Saved data entries:
►

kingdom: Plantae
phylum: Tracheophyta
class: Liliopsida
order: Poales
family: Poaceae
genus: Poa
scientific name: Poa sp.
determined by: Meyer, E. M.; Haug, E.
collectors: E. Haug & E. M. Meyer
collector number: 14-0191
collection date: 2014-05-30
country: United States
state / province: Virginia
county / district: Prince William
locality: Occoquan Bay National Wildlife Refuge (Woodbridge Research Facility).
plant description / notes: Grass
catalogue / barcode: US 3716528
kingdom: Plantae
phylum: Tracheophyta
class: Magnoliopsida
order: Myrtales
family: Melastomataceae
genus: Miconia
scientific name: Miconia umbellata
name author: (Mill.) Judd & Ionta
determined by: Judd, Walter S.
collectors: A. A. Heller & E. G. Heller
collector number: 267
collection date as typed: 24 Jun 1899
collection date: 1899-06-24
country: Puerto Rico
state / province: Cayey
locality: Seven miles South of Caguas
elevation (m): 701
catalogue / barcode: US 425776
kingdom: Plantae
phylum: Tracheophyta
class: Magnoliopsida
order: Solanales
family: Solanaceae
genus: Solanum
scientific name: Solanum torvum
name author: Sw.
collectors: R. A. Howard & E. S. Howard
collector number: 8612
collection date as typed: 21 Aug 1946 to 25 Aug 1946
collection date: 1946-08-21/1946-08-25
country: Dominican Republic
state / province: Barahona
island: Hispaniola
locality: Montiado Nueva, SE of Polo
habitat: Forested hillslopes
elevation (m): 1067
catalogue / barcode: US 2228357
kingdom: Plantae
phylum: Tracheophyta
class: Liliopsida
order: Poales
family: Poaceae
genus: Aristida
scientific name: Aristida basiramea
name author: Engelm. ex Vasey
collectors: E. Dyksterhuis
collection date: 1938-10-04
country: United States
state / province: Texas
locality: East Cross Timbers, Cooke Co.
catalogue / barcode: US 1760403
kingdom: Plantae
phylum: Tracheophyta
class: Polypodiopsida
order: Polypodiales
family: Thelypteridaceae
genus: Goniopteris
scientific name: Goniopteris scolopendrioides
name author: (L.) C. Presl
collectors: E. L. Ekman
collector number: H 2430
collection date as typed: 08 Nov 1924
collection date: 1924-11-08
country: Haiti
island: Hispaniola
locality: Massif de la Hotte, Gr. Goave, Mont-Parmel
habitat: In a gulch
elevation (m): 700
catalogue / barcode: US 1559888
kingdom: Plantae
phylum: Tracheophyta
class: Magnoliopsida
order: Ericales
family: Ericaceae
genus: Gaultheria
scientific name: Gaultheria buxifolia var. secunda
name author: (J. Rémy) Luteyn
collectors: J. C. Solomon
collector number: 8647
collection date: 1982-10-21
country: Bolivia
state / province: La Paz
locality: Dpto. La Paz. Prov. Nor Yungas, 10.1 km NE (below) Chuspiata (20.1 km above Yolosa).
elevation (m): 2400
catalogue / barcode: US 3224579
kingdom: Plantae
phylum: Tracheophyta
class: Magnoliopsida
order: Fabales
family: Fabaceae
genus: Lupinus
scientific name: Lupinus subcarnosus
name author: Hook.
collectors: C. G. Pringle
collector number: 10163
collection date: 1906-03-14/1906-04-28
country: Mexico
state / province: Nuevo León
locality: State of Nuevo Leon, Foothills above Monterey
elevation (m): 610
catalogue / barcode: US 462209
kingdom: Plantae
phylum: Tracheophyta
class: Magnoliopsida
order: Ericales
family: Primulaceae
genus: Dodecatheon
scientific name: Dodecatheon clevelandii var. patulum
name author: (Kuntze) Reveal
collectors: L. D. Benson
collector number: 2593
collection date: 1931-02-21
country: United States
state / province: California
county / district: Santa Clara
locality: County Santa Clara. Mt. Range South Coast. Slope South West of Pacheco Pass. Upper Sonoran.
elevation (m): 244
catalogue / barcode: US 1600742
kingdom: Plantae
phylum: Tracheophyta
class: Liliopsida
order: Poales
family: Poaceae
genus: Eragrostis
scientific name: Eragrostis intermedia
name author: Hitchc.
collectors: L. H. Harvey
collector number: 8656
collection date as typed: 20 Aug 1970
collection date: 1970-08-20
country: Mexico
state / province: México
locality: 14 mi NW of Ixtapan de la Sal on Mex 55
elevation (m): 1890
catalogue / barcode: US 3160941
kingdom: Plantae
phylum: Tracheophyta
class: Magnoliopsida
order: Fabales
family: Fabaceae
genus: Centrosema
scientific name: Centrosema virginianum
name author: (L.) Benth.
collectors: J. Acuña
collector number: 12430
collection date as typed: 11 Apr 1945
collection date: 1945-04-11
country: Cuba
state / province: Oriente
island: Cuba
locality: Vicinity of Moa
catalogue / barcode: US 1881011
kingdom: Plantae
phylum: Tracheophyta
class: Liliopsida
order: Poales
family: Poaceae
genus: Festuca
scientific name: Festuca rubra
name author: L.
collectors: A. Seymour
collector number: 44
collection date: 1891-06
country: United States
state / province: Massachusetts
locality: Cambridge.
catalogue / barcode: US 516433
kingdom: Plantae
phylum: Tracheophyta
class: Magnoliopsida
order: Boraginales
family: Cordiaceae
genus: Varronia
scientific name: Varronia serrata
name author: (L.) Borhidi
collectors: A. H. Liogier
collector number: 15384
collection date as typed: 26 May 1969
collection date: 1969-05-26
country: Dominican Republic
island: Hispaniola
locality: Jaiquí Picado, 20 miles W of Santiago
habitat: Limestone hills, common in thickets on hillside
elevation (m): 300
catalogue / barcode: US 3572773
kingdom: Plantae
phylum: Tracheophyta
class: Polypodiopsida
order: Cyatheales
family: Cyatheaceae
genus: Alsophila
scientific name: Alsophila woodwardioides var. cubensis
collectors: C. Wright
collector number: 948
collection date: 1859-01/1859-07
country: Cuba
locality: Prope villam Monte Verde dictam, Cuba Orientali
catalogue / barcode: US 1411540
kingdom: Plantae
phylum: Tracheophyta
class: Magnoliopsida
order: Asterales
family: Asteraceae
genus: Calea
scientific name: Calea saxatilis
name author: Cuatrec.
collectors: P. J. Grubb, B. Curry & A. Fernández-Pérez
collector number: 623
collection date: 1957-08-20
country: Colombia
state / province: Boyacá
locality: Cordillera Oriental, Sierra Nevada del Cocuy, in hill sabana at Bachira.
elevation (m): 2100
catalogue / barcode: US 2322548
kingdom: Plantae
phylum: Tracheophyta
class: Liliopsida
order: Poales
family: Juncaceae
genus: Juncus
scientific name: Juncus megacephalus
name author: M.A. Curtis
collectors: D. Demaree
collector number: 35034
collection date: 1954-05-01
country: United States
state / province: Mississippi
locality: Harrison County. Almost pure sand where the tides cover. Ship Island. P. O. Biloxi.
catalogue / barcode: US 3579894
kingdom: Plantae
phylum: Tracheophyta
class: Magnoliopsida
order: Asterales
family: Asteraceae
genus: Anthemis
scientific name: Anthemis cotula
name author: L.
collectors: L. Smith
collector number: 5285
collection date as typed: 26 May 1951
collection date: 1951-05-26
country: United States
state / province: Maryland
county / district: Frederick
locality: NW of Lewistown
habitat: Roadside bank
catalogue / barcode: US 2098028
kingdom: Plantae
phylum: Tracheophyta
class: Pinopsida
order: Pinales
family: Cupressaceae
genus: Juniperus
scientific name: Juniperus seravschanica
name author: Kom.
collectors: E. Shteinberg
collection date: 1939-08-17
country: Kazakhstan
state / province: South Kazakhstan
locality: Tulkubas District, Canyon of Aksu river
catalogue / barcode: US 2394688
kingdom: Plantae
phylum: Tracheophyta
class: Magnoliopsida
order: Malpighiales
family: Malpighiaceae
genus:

◄

» Exercise description: Please swap every "catalogue" in the material above for "catalog" and leave everything else as it is.

» The response:
kingdom: Plantae
phylum: Tracheophyta
class: Liliopsida
order: Poales
family: Poaceae
genus: Poa
scientific name: Poa sp.
determined by: Meyer, E. M.; Haug, E.
collectors: E. Haug & E. M. Meyer
collector number: 14-0191
collection date: 2014-05-30
country: United States
state / province: Virginia
county / district: Prince William
locality: Occoquan Bay National Wildlife Refuge (Woodbridge Research Facility).
plant description / notes: Grass
catalog / barcode: US 3716528
kingdom: Plantae
phylum: Tracheophyta
class: Magnoliopsida
order: Myrtales
family: Melastomataceae
genus: Miconia
scientific name: Miconia umbellata
name author: (Mill.) Judd & Ionta
determined by: Judd, Walter S.
collectors: A. A. Heller & E. G. Heller
collector number: 267
collection date as typed: 24 Jun 1899
collection date: 1899-06-24
country: Puerto Rico
state / province: Cayey
locality: Seven miles South of Caguas
elevation (m): 701
catalog / barcode: US 425776
kingdom: Plantae
phylum: Tracheophyta
class: Magnoliopsida
order: Solanales
family: Solanaceae
genus: Solanum
scientific name: Solanum torvum
name author: Sw.
collectors: R. A. Howard & E. S. Howard
collector number: 8612
collection date as typed: 21 Aug 1946 to 25 Aug 1946
collection date: 1946-08-21/1946-08-25
country: Dominican Republic
state / province: Barahona
island: Hispaniola
locality: Montiado Nueva, SE of Polo
habitat: Forested hillslopes
elevation (m): 1067
catalog / barcode: US 2228357
kingdom: Plantae
phylum: Tracheophyta
class: Liliopsida
order: Poales
family: Poaceae
genus: Aristida
scientific name: Aristida basiramea
name author: Engelm. ex Vasey
collectors: E. Dyksterhuis
collection date: 1938-10-04
country: United States
state / province: Texas
locality: East Cross Timbers, Cooke Co.
catalog / barcode: US 1760403
kingdom: Plantae
phylum: Tracheophyta
class: Polypodiopsida
order: Polypodiales
family: Thelypteridaceae
genus: Goniopteris
scientific name: Goniopteris scolopendrioides
name author: (L.) C. Presl
collectors: E. L. Ekman
collector number: H 2430
collection date as typed: 08 Nov 1924
collection date: 1924-11-08
country: Haiti
island: Hispaniola
locality: Massif de la Hotte, Gr. Goave, Mont-Parmel
habitat: In a gulch
elevation (m): 700
catalog / barcode: US 1559888
kingdom: Plantae
phylum: Tracheophyta
class: Magnoliopsida
order: Ericales
family: Ericaceae
genus: Gaultheria
scientific name: Gaultheria buxifolia var. secunda
name author: (J. Rémy) Luteyn
collectors: J. C. Solomon
collector number: 8647
collection date: 1982-10-21
country: Bolivia
state / province: La Paz
locality: Dpto. La Paz. Prov. Nor Yungas, 10.1 km NE (below) Chuspiata (20.1 km above Yolosa).
elevation (m): 2400
catalog / barcode: US 3224579
kingdom: Plantae
phylum: Tracheophyta
class: Magnoliopsida
order: Fabales
family: Fabaceae
genus: Lupinus
scientific name: Lupinus subcarnosus
name author: Hook.
collectors: C. G. Pringle
collector number: 10163
collection date: 1906-03-14/1906-04-28
country: Mexico
state / province: Nuevo León
locality: State of Nuevo Leon, Foothills above Monterey
elevation (m): 610
catalog / barcode: US 462209
kingdom: Plantae
phylum: Tracheophyta
class: Magnoliopsida
order: Ericales
family: Primulaceae
genus: Dodecatheon
scientific name: Dodecatheon clevelandii var. patulum
name author: (Kuntze) Reveal
collectors: L. D. Benson
collector number: 2593
collection date: 1931-02-21
country: United States
state / province: California
county / district: Santa Clara
locality: County Santa Clara. Mt. Range South Coast. Slope South West of Pacheco Pass. Upper Sonoran.
elevation (m): 244
catalog / barcode: US 1600742
kingdom: Plantae
phylum: Tracheophyta
class: Liliopsida
order: Poales
family: Poaceae
genus: Eragrostis
scientific name: Eragrostis intermedia
name author: Hitchc.
collectors: L. H. Harvey
collector number: 8656
collection date as typed: 20 Aug 1970
collection date: 1970-08-20
country: Mexico
state / province: México
locality: 14 mi NW of Ixtapan de la Sal on Mex 55
elevation (m): 1890
catalog / barcode: US 3160941
kingdom: Plantae
phylum: Tracheophyta
class: Magnoliopsida
order: Fabales
family: Fabaceae
genus: Centrosema
scientific name: Centrosema virginianum
name author: (L.) Benth.
collectors: J. Acuña
collector number: 12430
collection date as typed: 11 Apr 1945
collection date: 1945-04-11
country: Cuba
state / province: Oriente
island: Cuba
locality: Vicinity of Moa
catalog / barcode: US 1881011
kingdom: Plantae
phylum: Tracheophyta
class: Liliopsida
order: Poales
family: Poaceae
genus: Festuca
scientific name: Festuca rubra
name author: L.
collectors: A. Seymour
collector number: 44
collection date: 1891-06
country: United States
state / province: Massachusetts
locality: Cambridge.
catalog / barcode: US 516433
kingdom: Plantae
phylum: Tracheophyta
class: Magnoliopsida
order: Boraginales
family: Cordiaceae
genus: Varronia
scientific name: Varronia serrata
name author: (L.) Borhidi
collectors: A. H. Liogier
collector number: 15384
collection date as typed: 26 May 1969
collection date: 1969-05-26
country: Dominican Republic
island: Hispaniola
locality: Jaiquí Picado, 20 miles W of Santiago
habitat: Limestone hills, common in thickets on hillside
elevation (m): 300
catalog / barcode: US 3572773
kingdom: Plantae
phylum: Tracheophyta
class: Polypodiopsida
order: Cyatheales
family: Cyatheaceae
genus: Alsophila
scientific name: Alsophila woodwardioides var. cubensis
collectors: C. Wright
collector number: 948
collection date: 1859-01/1859-07
country: Cuba
locality: Prope villam Monte Verde dictam, Cuba Orientali
catalog / barcode: US 1411540
kingdom: Plantae
phylum: Tracheophyta
class: Magnoliopsida
order: Asterales
family: Asteraceae
genus: Calea
scientific name: Calea saxatilis
name author: Cuatrec.
collectors: P. J. Grubb, B. Curry & A. Fernández-Pérez
collector number: 623
collection date: 1957-08-20
country: Colombia
state / province: Boyacá
locality: Cordillera Oriental, Sierra Nevada del Cocuy, in hill sabana at Bachira.
elevation (m): 2100
catalog / barcode: US 2322548
kingdom: Plantae
phylum: Tracheophyta
class: Liliopsida
order: Poales
family: Juncaceae
genus: Juncus
scientific name: Juncus megacephalus
name author: M.A. Curtis
collectors: D. Demaree
collector number: 35034
collection date: 1954-05-01
country: United States
state / province: Mississippi
locality: Harrison County. Almost pure sand where the tides cover. Ship Island. P. O. Biloxi.
catalog / barcode: US 3579894
kingdom: Plantae
phylum: Tracheophyta
class: Magnoliopsida
order: Asterales
family: Asteraceae
genus: Anthemis
scientific name: Anthemis cotula
name author: L.
collectors: L. Smith
collector number: 5285
collection date as typed: 26 May 1951
collection date: 1951-05-26
country: United States
state / province: Maryland
county / district: Frederick
locality: NW of Lewistown
habitat: Roadside bank
catalog / barcode: US 2098028
kingdom: Plantae
phylum: Tracheophyta
class: Pinopsida
order: Pinales
family: Cupressaceae
genus: Juniperus
scientific name: Juniperus seravschanica
name author: Kom.
collectors: E. Shteinberg
collection date: 1939-08-17
country: Kazakhstan
state / province: South Kazakhstan
locality: Tulkubas District, Canyon of Aksu river
catalog / barcode: US 2394688
kingdom: Plantae
phylum: Tracheophyta
class: Magnoliopsida
order: Malpighiales
family: Malpighiaceae
genus:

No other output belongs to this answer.